April 24, 2013

CAIR-LA Rep Ameena Qazi speaks at community town hall on the need for comprehensive immigration reform.

(Apr 24, 2013 – Anaheim, CA) 

Yesterday, CAIR-LA’s lead staff attorney and Deputy Executive Director Ameena Qazi participated in a community townhall on immigration reform hosted and live streamed by Southern California radio station KPFK 90.7 FM Los Angeles, and three of its local, sister stations. Today, the event will be transmitted live by Radio Bilingue along with 100 other affiliate stations. 

The forum aimed to uplift the voices of residents from the 39th congressional district, which encompasses Fullerton, Brea, Yorba Linda, La Habra, Rowland Heights, Walnut and Chino Hills. Qazi joined a panel of representatives from more than a dozen civil liberties and immigrant advocacy groups, and collectively expressed the need for district Rep. Ed Royce (R) to support comprehensive immigration reform.

Royce has yet to publicly state his position on the current senate proposal. For Latinos and Asians who make up more than 40% of his constituency, immigration reform is an issue of high interest.

In her statement, Qazi said that comprehensive immigration reform is pertinent to the Arab, Middle Eastern and South Asian communities as many members are part of the 11 million undocumented immigrants in the United States. There is no exact count as many of them don’t disclose their status. Moreover, the advent of the revolutions across the Arab world has increased the numbers of Arabs, especially from Syria and Egypt, emigrating to the U.S.

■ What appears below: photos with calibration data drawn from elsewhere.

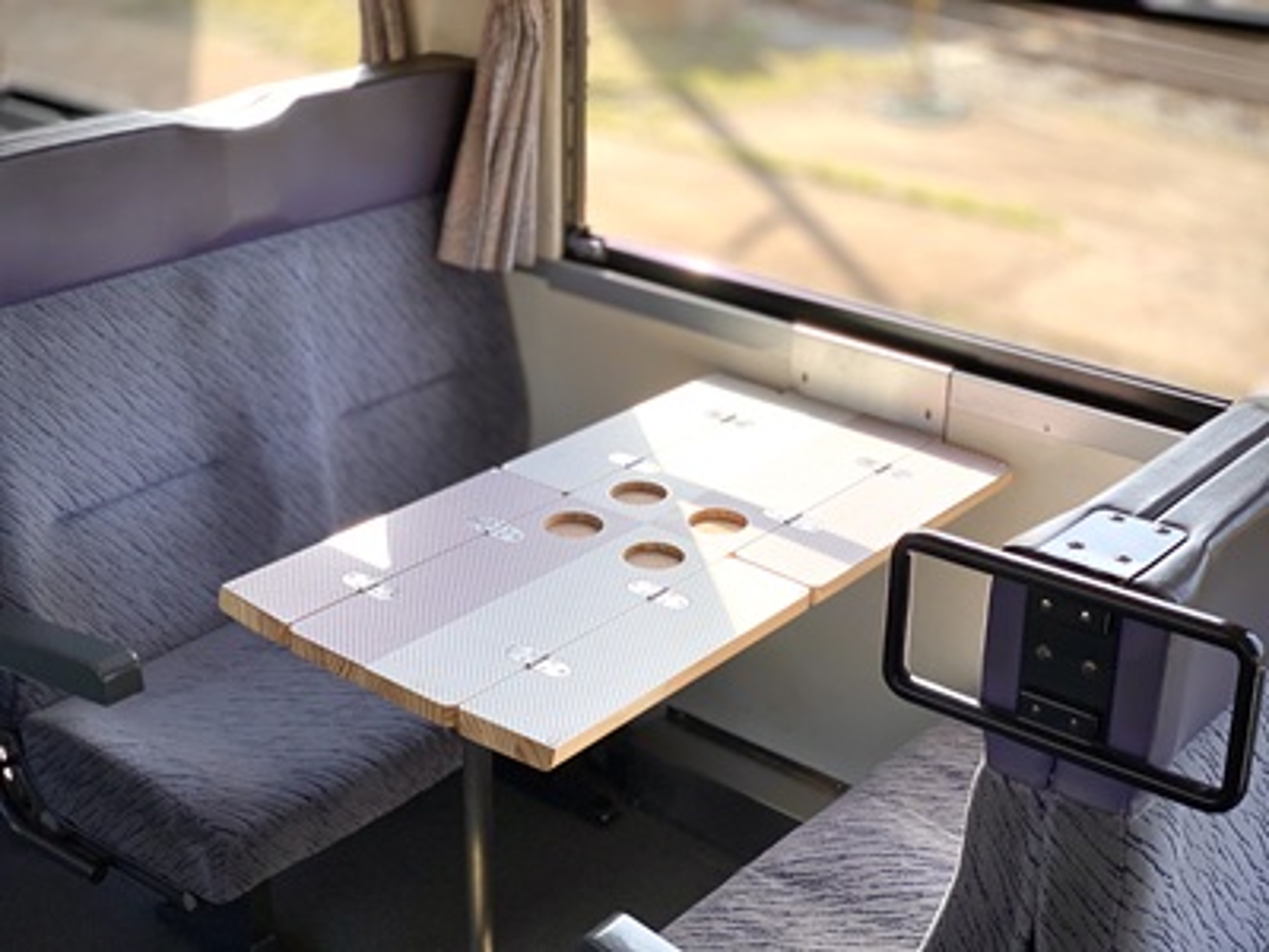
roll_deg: -2.1
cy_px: 476
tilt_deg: -23.0
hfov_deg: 36.8
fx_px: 1906
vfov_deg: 28.0
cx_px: 634
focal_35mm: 52
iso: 20
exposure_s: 1/421
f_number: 2
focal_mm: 6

Qazi also expressed that although an overhaul of the immigration system is needed, the current senate proposal fails to prohibit profiling based on religion or national origin and includes troubling exemptions in cases of national security and border protection.

ACTION ALERT: Immigration Reform should ban all forms of Profiling

The bipartisan Senate proposal offers a 13-year path to citizenship that would require applicants to pay fines and taxes, learn English, undergo background checks and wait until additional border security initiatives have been enforced.

Royce was invited but declined to attend.